Malgré la situation préoccupante, une certaine quiétude régnait dans la rue et dans le bar où elle était retenue. «Les gens étaient choqués, mais tout le monde était calme. Par contre, les personnes qui retiraient les corps essayaient d’en sauver le plus possible. Il y avait un moment de panique pour les gens qui allaient porter secours.»

Enfermés dans le bar, Zoé et ses amis ont finalement pu quitter les lieux «calmement» vers 23h30 en passant par les sous-sols de l’établissement et en rejoignant la station de métro d’Itaewon depuis un hôtel à proximité.

Depuis cette tragédie, la police coréenne a notamment été pointée du doigt en raison de son action jugée «insuffisante» en marge des célébrations de Halloween. Mais, malgré ces critiques, Zoé a, elle, tenu à saluer les forces de l’ordre.

«Je trouve que, avec notre ressenti, ils ont fait du bon travail, surtout au niveau de la réactivité au vu de la situation. Ils ont notamment déplacé 140 ambulances et créé un centre hospitalier au milieu d’Itaewon. Même dans les bars, pour nous faire sortir, ils ont bien géré. Le service de bus fonctionnait aussi pour nous ramener à la maison», a-t-elle expliqué.

«Deux élèves de mon école sont décédés»

Zoé

Etudiante vaudoise vivant à Séoul

Mais comment se sent-elle aujourd’hui, quelques jours après cette expérience traumatisante ? «Je n’ai pas du tout de traumatisme. Je n’ai également aucun problème d’en parler. J’ai bien sûr vu des personnes mortes ou en train d’être réanimées à un mètre de moi, avec juste une vitre pour nous séparer. Mais j’ai des amis qui ont été davantage choqués.»

Deux élèves de son école, où elle étudie le coréen, ont notamment perdu la vie dans la bousculade. «J’ai un ami qui m’écrivait sur Instagram pour me dire qu’il avait été sorti par la police de la foule. Il n’arrivait pas à contacter deux de ses amis et il a appris le lendemain matin qu’ils y étaient passés...»

Vivant à Séoul depuis 8 mois, Zoé a, par ailleurs, remarqué un changement de comportement chez la population coréenne. «Ca a changé.
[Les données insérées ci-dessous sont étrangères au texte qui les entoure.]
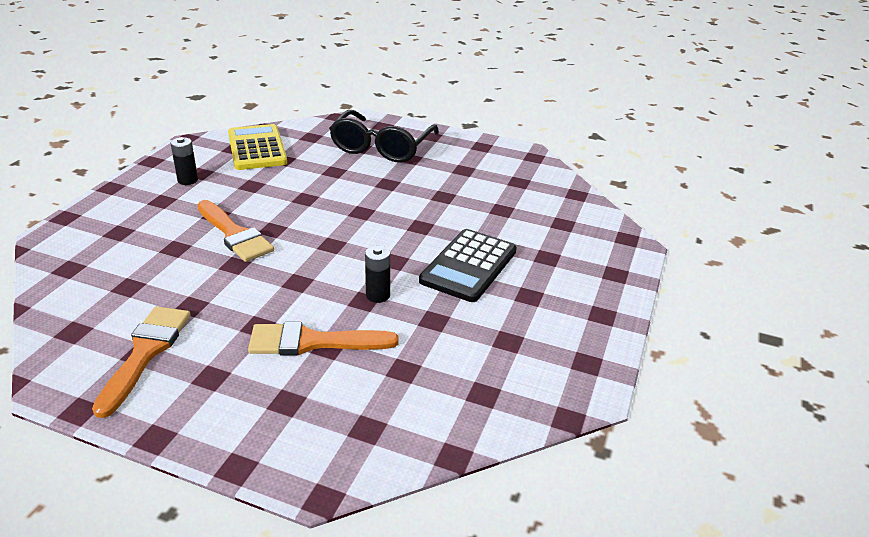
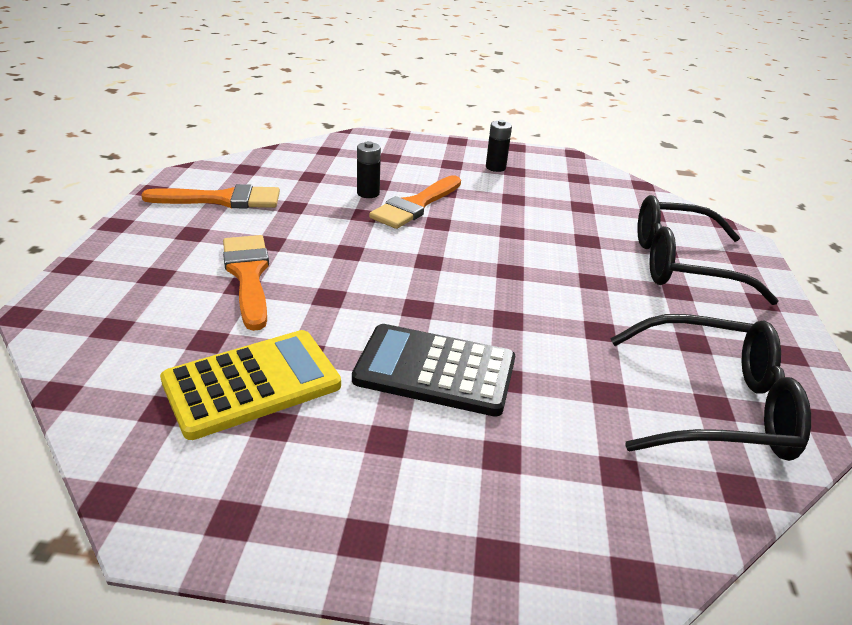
camera: 75 degrees right, 0 degrees up
(257, 148) = (591, 188): yellow calculator -> yellow calculator (252, 384)
(378, 295) = (341, 304): black battery -> black battery (368, 193)
(519, 181) = (715, 406): none -> black glasses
Etant donné que c’est encore ‹frais› et que c’est une grosse tragédie pour la Corée du Sud avec beaucoup de jeunes personnes mortes, il y a un peu partout des banderoles avec des messages de condoléances», a-t-elle constaté.

Mais «les gens n’ont pas arrêté de vivre, ils continuent de sortir ensemble. Par contre, c’est très calme et ils n’en parlent pas trop. C’est une forme de respect.» Un deuil national a ainsi été décrété jusqu’au 5 novembre, soit une semaine après le drame.

Pour Zoé, le monde sortira grandi de cette tragédie : «J’espère que les gens à travers la planète auront appris de cet événement et feront mieux. D’ailleurs, en Corée du Sud, ils feront mieux car ils ne veulent pas que ça se reproduise.»